[Start of Attachment]
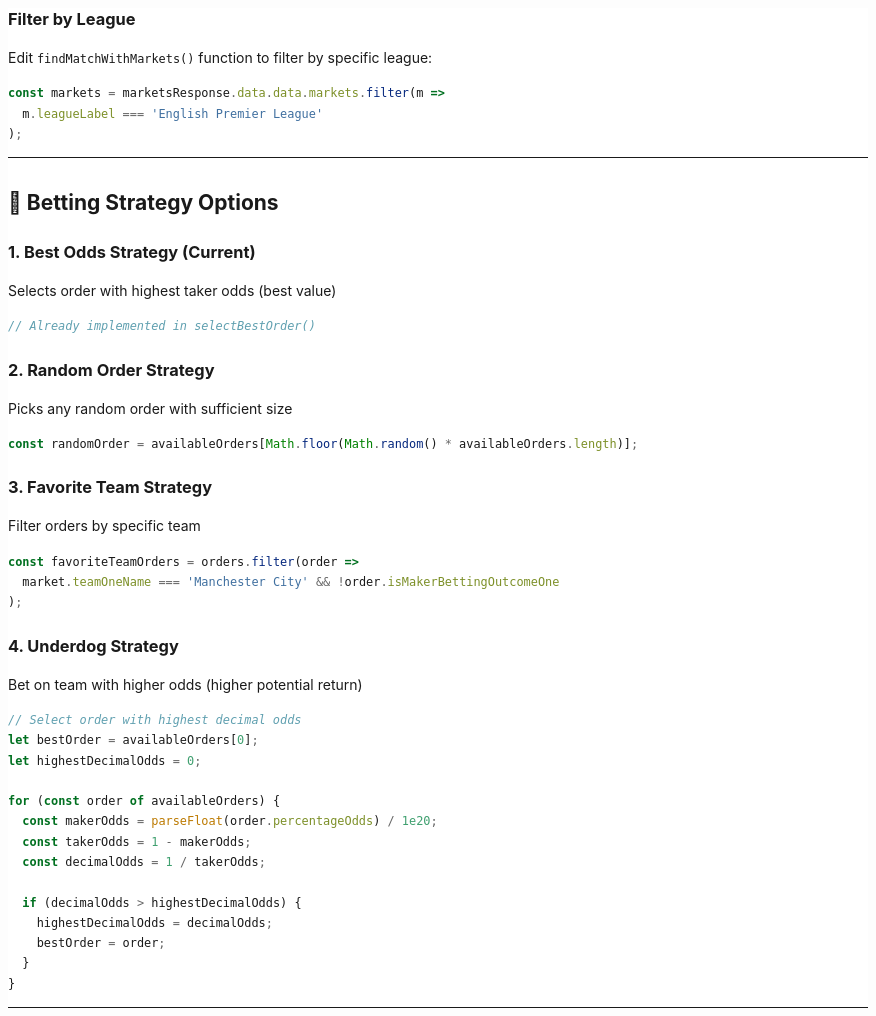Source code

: ### Filter by League
Edit `findMatchWithMarkets()` function to filter by specific league:
```javascript
const markets = marketsResponse.data.data.markets.filter(m => 
  m.leagueLabel === 'English Premier League'
);
```

---

## 🎲 Betting Strategy Options

### 1. Best Odds Strategy (Current)
Selects order with highest taker odds (best value)
```javascript
// Already implemented in selectBestOrder()
```

### 2. Random Order Strategy
Picks any random order with sufficient size
```javascript
const randomOrder = availableOrders[Math.floor(Math.random() * availableOrders.length)];
```

### 3. Favorite Team Strategy
Filter orders by specific team
```javascript
const favoriteTeamOrders = orders.filter(order => 
  market.teamOneName === 'Manchester City' && !order.isMakerBettingOutcomeOne
);
```

### 4. Underdog Strategy
Bet on team with higher odds (higher potential return)
```javascript
// Select order with highest decimal odds
let bestOrder = availableOrders[0];
let highestDecimalOdds = 0;

for (const order of availableOrders) {
  const makerOdds = parseFloat(order.percentageOdds) / 1e20;
  const takerOdds = 1 - makerOdds;
  const decimalOdds = 1 / takerOdds;
  
  if (decimalOdds > highestDecimalOdds) {
    highestDecimalOdds = decimalOdds;
    bestOrder = order;
  }
}
```

---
[End of Attachment]
*Try it*:
Copy the listing exactly but drop its images.

*Result of the task*:
Source code

: ### Filter by League
Edit `findMatchWithMarkets()` function to filter by specific league:
```javascript
const markets = marketsResponse.data.data.markets.filter(m => 
  m.leagueLabel === 'English Premier League'
);
```

---

## 🎲 Betting Strategy Options

### 1. Best Odds Strategy (Current)
Selects order with highest taker odds (best value)
```javascript
// Already implemented in selectBestOrder()
```

### 2. Random Order Strategy
Picks any random order with sufficient size
```javascript
const randomOrder = availableOrders[Math.floor(Math.random() * availableOrders.length)];
```

### 3. Favorite Team Strategy
Filter orders by specific team
```javascript
const favoriteTeamOrders = orders.filter(order => 
  market.teamOneName === 'Manchester City' && !order.isMakerBettingOutcomeOne
);
```

### 4. Underdog Strategy
Bet on team with higher odds (higher potential return)
```javascript
// Select order with highest decimal odds
let bestOrder = availableOrders[0];
let highestDecimalOdds = 0;

for (const order of availableOrders) {
  const makerOdds = parseFloat(order.percentageOdds) / 1e20;
  const takerOdds = 1 - makerOdds;
  const decimalOdds = 1 / takerOdds;
  
  if (decimalOdds > highestDecimalOdds) {
    highestDecimalOdds = decimalOdds;
    bestOrder = order;
  }
}
```

---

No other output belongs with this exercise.